Records from a data collection:
------------------------------

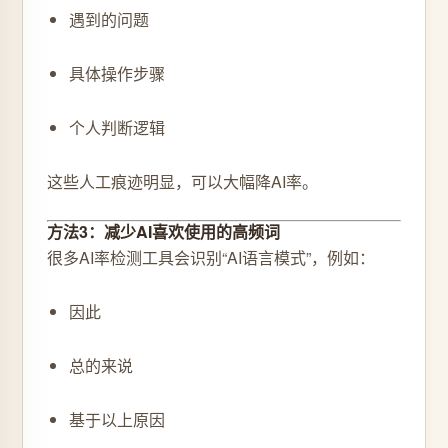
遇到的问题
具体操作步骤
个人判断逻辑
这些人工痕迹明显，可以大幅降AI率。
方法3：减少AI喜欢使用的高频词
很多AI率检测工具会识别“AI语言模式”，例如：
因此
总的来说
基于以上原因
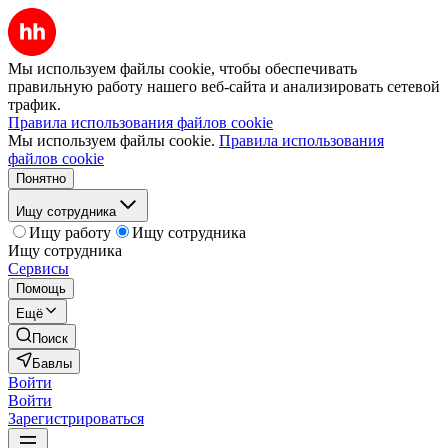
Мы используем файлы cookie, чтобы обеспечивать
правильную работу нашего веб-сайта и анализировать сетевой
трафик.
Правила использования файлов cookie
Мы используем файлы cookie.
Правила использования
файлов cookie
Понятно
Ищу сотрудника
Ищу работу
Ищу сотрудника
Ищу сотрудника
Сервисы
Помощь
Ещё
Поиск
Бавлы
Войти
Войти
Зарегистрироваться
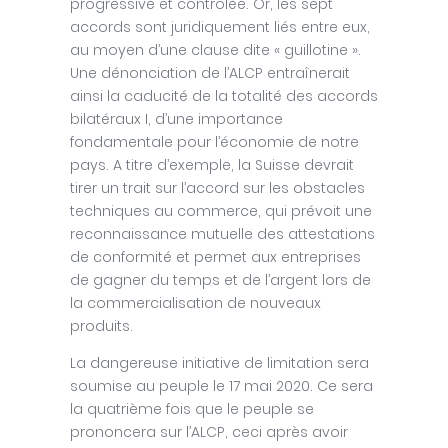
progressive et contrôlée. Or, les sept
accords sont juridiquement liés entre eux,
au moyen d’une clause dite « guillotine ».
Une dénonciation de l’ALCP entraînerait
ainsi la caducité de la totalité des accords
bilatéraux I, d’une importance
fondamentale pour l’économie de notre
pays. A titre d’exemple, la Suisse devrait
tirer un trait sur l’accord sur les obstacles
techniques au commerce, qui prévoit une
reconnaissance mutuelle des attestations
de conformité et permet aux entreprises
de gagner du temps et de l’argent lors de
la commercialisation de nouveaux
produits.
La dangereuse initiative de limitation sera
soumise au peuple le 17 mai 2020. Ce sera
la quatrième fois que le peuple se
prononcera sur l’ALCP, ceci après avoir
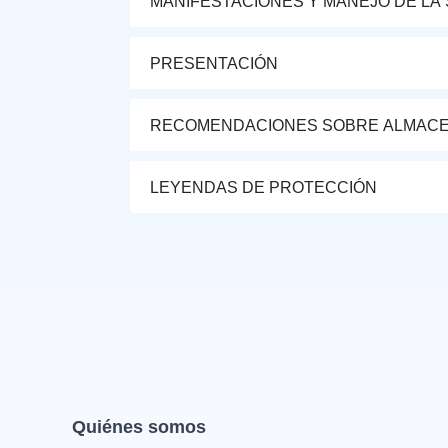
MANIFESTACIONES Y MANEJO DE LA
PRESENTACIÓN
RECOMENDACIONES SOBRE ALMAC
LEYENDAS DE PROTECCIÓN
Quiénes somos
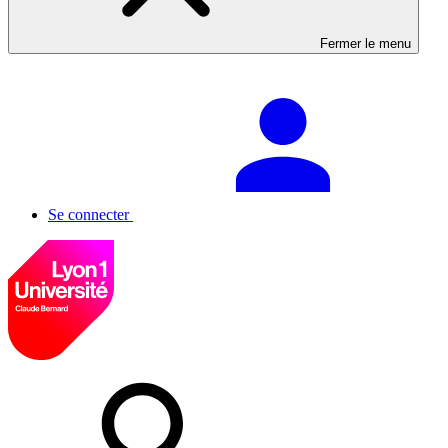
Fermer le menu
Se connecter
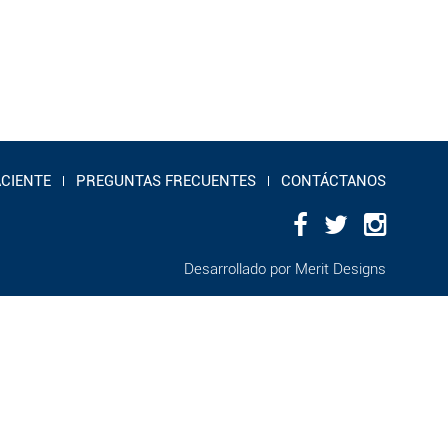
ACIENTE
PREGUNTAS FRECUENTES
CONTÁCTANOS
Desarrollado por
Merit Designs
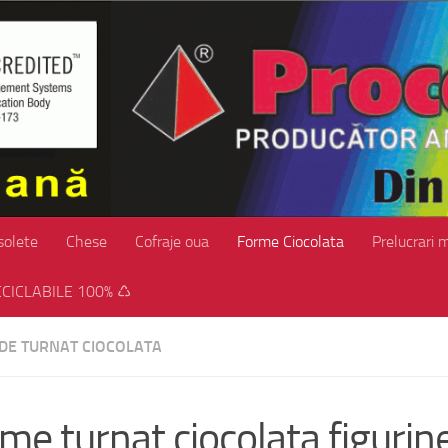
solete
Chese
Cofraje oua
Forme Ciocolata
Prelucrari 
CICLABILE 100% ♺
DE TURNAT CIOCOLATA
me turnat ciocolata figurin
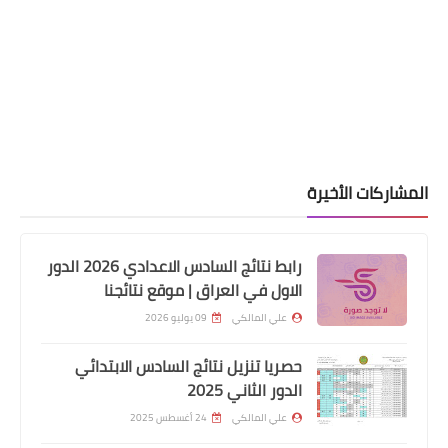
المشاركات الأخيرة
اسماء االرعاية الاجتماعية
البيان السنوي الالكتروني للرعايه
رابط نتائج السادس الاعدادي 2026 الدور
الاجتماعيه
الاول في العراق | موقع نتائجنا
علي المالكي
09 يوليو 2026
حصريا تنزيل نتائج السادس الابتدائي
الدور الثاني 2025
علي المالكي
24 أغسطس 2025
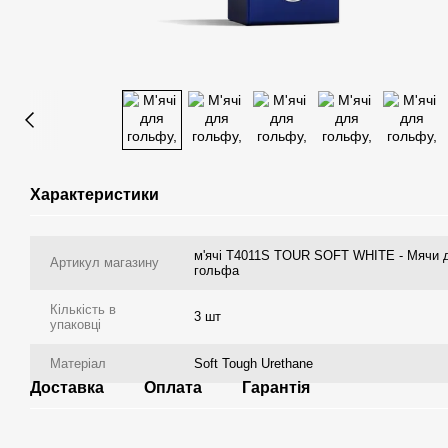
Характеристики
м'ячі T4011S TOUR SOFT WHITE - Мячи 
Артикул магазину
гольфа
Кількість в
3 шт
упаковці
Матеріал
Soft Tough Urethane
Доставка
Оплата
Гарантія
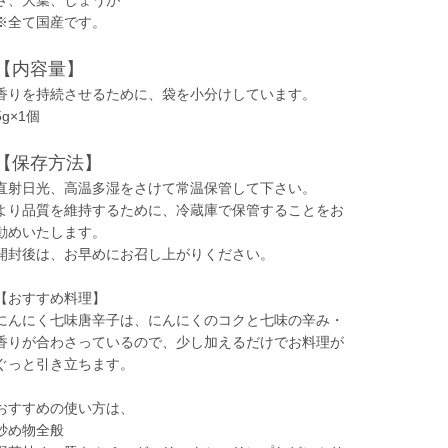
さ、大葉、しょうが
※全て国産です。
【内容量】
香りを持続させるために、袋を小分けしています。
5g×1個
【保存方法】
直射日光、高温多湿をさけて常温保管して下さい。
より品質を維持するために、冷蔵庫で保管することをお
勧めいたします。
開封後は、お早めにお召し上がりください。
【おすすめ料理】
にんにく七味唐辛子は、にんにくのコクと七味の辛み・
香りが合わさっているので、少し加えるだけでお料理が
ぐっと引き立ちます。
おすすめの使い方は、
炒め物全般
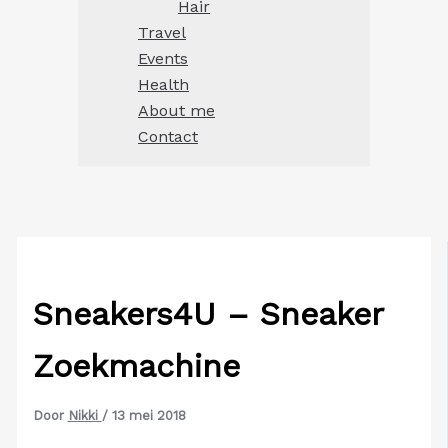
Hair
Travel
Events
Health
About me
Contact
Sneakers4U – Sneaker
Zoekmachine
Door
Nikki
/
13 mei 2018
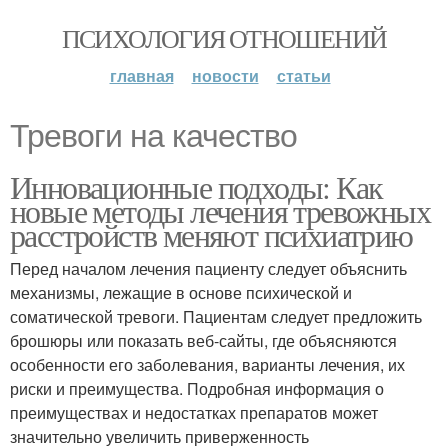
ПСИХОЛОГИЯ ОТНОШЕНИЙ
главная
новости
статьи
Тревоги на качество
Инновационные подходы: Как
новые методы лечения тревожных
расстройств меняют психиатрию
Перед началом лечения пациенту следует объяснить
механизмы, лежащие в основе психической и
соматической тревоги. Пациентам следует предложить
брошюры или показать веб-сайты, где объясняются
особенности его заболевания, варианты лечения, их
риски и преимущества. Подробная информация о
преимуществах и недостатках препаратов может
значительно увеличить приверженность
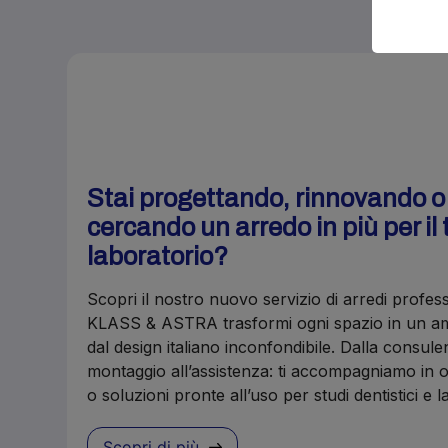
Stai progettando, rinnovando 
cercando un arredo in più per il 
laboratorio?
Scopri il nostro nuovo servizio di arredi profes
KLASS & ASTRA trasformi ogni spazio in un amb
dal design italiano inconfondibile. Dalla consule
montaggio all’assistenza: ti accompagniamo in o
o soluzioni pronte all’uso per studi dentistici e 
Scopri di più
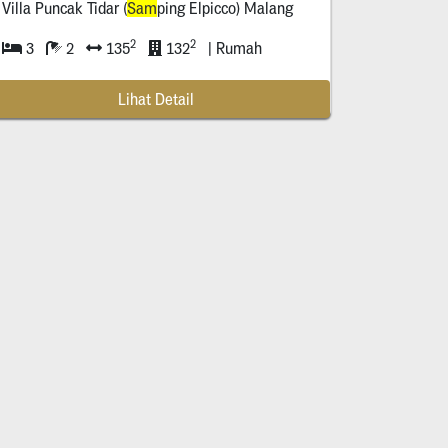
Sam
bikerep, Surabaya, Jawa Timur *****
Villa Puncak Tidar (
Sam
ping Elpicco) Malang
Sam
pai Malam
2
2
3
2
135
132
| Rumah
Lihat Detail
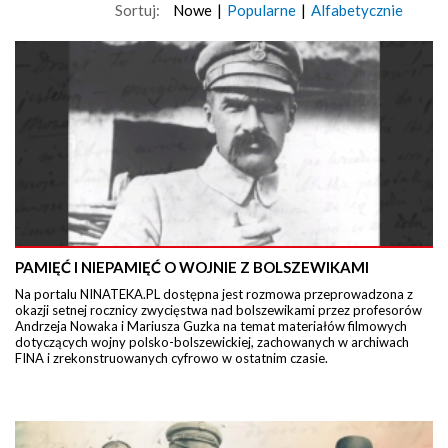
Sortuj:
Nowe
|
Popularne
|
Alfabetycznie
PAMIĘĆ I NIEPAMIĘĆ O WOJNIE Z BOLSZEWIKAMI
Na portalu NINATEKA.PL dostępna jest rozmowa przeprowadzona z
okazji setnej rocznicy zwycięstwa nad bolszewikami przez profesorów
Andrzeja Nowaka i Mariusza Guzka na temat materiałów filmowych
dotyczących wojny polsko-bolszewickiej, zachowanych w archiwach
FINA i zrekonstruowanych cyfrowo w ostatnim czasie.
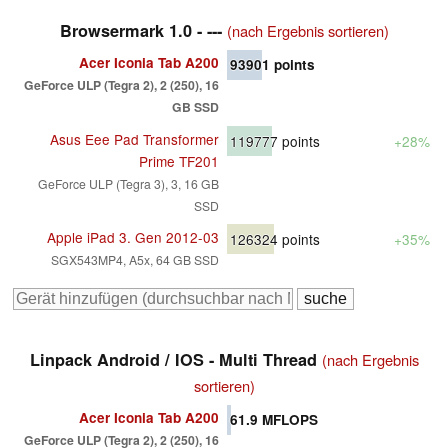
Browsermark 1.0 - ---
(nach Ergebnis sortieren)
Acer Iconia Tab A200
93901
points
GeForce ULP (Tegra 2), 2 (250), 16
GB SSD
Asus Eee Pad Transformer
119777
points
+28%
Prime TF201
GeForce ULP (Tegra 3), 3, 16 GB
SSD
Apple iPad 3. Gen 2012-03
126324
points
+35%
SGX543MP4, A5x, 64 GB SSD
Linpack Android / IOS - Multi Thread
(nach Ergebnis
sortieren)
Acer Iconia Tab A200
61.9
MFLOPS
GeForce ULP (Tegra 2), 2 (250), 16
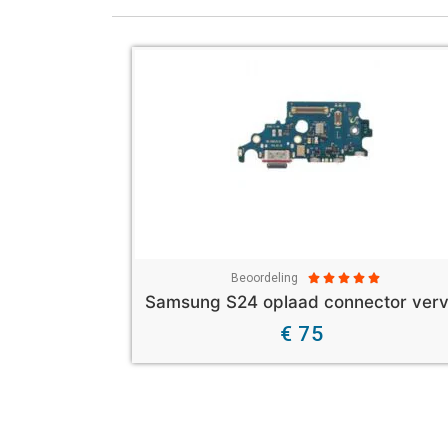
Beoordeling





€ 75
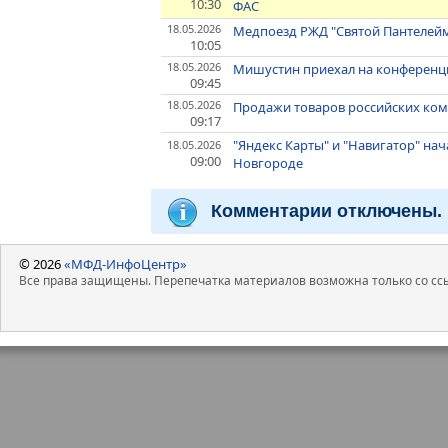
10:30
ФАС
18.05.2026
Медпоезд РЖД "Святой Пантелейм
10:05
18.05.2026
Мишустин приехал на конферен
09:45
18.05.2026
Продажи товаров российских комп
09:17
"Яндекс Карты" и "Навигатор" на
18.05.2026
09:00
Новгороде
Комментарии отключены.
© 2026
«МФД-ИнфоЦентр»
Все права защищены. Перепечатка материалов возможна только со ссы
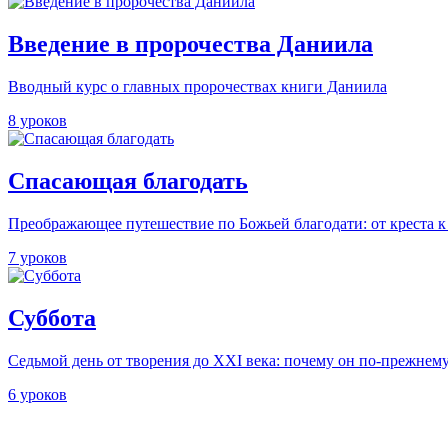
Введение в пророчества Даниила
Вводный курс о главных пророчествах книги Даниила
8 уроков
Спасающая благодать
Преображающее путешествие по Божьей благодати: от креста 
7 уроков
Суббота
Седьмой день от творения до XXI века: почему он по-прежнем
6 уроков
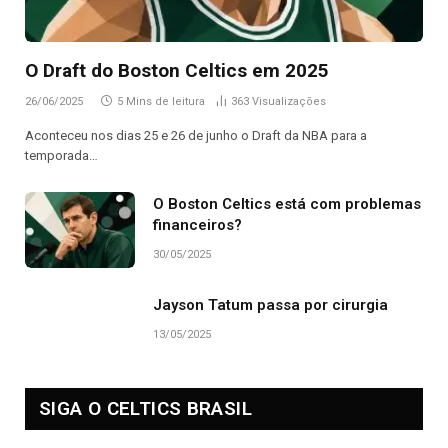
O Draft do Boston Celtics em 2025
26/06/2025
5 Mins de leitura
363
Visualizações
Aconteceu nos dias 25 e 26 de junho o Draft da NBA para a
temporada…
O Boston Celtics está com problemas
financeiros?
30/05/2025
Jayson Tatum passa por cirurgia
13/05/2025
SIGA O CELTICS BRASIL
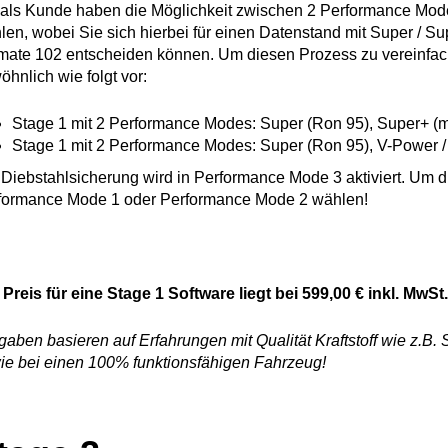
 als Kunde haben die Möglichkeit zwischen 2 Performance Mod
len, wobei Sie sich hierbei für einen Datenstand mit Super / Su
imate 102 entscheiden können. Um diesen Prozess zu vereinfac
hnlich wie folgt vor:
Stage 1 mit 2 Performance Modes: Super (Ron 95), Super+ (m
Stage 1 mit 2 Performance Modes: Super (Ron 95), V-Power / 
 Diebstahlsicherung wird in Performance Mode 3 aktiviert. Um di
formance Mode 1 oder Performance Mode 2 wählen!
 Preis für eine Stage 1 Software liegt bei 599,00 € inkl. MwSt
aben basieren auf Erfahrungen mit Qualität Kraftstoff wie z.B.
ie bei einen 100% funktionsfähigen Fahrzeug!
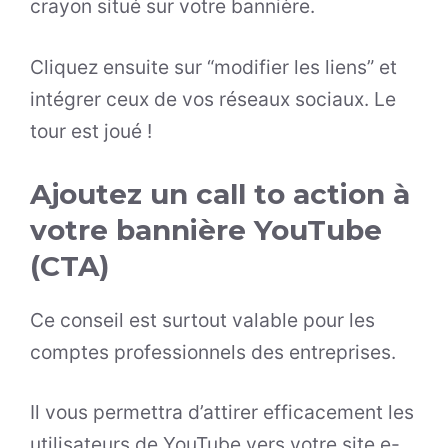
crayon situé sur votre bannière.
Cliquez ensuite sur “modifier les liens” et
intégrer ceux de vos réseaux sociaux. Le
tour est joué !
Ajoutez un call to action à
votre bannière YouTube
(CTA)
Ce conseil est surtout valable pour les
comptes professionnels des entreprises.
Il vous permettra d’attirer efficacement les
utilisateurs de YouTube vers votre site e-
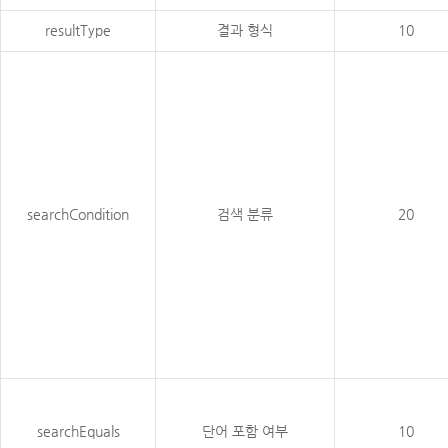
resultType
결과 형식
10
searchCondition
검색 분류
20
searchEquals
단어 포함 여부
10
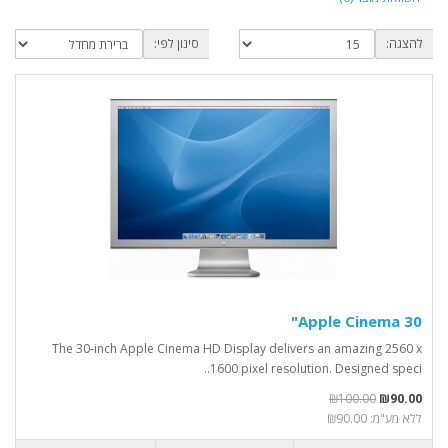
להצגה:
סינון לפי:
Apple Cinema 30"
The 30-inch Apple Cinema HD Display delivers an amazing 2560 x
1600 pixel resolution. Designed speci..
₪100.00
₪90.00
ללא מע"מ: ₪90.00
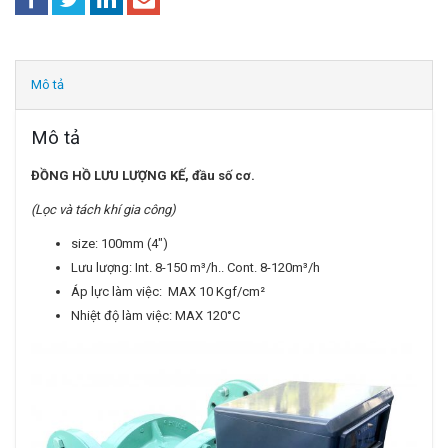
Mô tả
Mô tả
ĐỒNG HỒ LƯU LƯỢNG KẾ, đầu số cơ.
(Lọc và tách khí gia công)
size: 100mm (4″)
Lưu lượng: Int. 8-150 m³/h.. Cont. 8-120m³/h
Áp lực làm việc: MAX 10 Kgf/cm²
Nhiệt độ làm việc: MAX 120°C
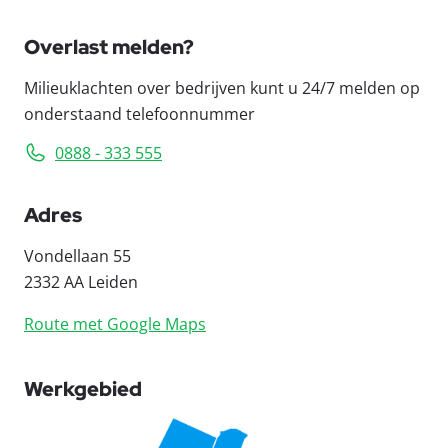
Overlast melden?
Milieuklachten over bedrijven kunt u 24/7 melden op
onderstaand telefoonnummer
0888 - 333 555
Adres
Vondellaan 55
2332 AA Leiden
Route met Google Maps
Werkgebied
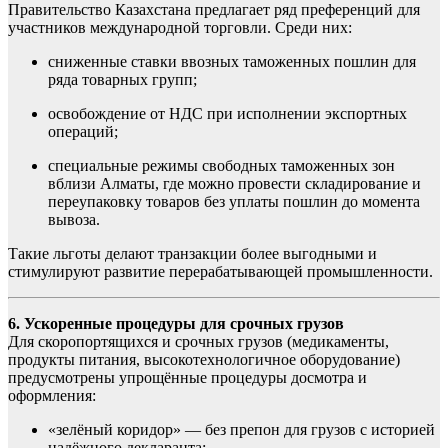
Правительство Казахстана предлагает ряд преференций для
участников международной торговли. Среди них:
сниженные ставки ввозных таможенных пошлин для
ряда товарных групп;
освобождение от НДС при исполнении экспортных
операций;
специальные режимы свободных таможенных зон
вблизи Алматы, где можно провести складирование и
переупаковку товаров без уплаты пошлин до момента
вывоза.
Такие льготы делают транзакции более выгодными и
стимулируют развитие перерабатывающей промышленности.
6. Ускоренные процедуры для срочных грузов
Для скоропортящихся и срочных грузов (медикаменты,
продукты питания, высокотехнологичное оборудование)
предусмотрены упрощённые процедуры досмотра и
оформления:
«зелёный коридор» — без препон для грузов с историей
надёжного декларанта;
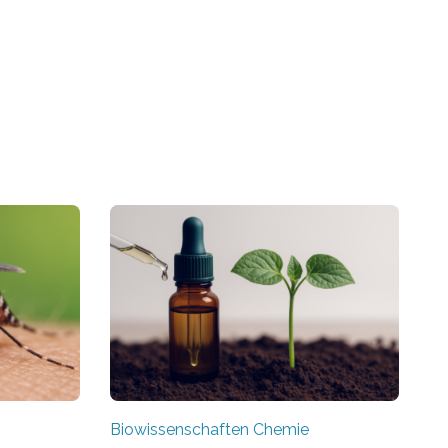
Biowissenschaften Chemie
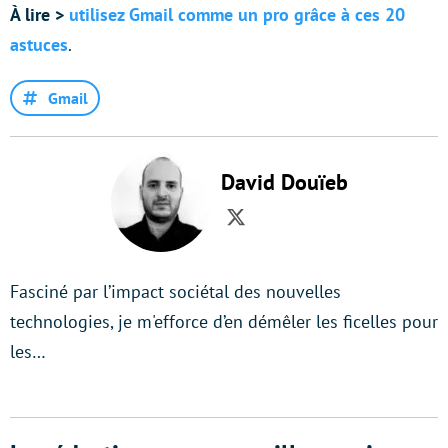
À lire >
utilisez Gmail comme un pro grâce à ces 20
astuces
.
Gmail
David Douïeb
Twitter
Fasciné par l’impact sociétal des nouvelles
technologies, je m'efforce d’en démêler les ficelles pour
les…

------------------------------

» Goal of the exercise
Express the part of the records that opens with the line containing "Biowissenschaften Chemie" and runs through the end as a JSON list of strings, one string per line. Skip blank lines and leave the pictures out.

» Answer space
[
  "Biowissenschaften Chemie",
  "À lire >",
  "utilisez Gmail comme un pro grâce à ces 20",
  "astuces",
  ".",
  "Gmail",
  "David Douïeb",
  "Twitter",
  "Fasciné par l’impact sociétal des nouvelles",
  "technologies, je m'efforce d’en démêler les ficelles pour",
  "les…"
]